WHAT IS NEEDED | List each line of the records below that contains the string "percentages". Only matches with the same letter case count.

──────── EXCERPTED RECORDS

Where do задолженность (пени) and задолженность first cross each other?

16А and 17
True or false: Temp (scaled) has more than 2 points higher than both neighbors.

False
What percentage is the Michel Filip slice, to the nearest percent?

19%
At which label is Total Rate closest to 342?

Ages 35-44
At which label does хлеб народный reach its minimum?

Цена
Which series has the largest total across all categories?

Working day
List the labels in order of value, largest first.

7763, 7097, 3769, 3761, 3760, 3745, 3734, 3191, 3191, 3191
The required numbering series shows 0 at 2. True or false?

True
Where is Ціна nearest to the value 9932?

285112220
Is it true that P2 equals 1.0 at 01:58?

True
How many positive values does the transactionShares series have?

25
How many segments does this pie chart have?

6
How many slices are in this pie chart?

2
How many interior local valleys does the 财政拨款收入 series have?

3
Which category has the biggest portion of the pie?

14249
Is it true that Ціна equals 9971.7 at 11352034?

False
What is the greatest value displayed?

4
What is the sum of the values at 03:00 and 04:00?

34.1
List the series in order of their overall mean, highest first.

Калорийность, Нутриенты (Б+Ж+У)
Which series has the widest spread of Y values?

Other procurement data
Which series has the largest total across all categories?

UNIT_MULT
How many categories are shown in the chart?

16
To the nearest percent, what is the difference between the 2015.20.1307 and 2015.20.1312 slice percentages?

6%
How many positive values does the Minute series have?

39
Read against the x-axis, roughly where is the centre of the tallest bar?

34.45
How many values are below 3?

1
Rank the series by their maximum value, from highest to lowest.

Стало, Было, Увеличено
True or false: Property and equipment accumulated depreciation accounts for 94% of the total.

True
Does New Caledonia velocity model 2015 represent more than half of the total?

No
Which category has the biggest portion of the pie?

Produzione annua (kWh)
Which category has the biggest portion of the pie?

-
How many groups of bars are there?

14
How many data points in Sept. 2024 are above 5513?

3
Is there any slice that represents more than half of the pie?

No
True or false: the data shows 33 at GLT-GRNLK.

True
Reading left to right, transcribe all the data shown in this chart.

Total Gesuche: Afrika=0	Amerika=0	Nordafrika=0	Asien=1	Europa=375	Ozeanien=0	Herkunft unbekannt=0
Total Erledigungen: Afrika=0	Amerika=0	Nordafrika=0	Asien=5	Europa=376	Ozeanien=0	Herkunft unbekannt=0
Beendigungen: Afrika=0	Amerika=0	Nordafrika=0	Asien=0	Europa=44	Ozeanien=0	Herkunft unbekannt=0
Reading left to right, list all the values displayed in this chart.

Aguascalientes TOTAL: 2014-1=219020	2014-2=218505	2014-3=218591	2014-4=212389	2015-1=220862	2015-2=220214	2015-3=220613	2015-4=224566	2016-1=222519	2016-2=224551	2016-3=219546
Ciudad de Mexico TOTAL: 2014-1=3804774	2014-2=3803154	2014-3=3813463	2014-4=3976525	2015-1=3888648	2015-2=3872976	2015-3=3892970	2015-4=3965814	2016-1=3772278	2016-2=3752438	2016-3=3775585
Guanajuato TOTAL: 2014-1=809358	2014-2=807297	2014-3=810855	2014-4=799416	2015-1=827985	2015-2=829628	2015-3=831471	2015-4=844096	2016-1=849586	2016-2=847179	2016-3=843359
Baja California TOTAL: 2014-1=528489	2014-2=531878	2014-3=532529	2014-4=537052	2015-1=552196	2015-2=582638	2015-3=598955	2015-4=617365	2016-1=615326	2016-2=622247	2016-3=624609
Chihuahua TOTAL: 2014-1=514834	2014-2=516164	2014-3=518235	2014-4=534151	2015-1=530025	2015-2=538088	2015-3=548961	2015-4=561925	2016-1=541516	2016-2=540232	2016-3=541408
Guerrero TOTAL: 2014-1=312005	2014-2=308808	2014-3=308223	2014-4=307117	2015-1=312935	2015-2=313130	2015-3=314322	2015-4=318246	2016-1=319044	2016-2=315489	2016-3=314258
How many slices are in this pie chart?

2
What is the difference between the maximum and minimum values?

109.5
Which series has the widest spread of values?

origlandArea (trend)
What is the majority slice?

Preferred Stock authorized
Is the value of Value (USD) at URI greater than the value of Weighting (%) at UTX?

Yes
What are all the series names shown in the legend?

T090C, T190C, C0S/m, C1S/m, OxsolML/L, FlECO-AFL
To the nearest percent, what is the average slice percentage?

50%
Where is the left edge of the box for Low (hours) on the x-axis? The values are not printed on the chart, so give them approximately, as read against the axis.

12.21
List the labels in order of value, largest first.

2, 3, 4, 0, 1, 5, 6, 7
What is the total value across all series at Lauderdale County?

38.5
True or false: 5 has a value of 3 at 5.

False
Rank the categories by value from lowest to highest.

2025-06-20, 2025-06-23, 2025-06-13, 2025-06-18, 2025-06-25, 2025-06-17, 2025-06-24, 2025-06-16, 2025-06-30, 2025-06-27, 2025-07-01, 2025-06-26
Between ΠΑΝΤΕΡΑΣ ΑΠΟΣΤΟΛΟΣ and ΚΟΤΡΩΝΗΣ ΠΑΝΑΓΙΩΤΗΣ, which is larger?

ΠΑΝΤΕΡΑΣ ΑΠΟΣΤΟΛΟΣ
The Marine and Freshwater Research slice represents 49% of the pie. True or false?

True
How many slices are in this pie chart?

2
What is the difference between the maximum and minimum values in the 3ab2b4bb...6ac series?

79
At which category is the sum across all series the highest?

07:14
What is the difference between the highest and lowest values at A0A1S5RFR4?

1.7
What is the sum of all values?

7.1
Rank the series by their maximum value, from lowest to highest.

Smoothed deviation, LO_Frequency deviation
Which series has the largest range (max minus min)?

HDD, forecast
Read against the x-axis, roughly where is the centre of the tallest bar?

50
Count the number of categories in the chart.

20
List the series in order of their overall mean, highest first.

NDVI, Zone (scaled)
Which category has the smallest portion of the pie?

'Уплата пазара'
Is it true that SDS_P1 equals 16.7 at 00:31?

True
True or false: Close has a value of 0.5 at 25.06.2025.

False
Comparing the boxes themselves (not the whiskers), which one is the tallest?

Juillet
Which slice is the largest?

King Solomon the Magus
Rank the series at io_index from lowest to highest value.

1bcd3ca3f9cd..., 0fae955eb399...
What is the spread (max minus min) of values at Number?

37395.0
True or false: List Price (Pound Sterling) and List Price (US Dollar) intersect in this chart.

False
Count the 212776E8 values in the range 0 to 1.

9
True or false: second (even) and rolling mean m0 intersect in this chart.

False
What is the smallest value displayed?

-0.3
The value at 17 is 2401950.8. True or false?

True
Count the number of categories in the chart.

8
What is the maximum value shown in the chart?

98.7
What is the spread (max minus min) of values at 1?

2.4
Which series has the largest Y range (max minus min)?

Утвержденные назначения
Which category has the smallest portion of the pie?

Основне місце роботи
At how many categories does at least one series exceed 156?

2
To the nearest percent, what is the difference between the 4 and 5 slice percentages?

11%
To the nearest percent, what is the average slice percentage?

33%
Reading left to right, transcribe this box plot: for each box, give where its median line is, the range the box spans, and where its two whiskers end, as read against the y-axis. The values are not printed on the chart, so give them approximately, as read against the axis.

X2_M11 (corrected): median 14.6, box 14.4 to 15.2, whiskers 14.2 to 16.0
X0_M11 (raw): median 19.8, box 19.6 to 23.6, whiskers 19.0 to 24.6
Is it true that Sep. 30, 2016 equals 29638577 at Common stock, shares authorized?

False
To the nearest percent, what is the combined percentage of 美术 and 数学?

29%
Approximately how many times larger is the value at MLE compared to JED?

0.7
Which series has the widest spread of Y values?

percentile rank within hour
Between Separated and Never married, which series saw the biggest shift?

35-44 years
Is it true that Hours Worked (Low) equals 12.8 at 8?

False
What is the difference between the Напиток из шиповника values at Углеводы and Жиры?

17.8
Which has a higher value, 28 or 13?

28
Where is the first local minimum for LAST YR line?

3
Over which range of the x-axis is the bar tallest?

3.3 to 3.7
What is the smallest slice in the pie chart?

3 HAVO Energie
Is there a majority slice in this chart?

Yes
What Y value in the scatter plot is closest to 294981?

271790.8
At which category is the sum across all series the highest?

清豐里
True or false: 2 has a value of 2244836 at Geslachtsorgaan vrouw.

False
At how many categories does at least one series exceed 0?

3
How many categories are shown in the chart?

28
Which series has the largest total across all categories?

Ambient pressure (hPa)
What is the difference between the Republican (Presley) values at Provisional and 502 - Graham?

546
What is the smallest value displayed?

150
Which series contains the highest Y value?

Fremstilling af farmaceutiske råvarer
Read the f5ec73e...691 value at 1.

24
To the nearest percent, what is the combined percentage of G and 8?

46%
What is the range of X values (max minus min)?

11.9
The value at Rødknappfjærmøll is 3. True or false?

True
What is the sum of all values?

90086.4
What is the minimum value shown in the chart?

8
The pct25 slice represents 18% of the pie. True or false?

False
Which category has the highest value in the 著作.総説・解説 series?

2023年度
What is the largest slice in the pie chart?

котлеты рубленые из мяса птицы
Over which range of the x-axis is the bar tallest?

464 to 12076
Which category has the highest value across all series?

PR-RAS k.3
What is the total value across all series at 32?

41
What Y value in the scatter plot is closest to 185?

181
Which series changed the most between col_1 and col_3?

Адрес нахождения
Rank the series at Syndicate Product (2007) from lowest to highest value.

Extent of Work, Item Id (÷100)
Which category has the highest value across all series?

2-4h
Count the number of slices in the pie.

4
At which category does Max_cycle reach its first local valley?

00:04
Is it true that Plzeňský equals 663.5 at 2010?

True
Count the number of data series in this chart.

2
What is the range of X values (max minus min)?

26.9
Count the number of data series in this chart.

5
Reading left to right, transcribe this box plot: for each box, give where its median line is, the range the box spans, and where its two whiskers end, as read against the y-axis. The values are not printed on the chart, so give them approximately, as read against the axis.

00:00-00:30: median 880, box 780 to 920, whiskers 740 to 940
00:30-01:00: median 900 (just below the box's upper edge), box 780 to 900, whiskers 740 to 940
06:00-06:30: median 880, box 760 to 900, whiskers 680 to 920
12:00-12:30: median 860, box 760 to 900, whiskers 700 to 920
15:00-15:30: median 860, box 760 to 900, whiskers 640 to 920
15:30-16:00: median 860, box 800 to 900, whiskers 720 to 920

────────────────

REPLY TO THE EXERCISE |
To the nearest percent, what is the difference between the 2015.20.1307 and 2015.20.1312 slice percentages?
To the nearest percent, what is the difference between the 4 and 5 slice percentages?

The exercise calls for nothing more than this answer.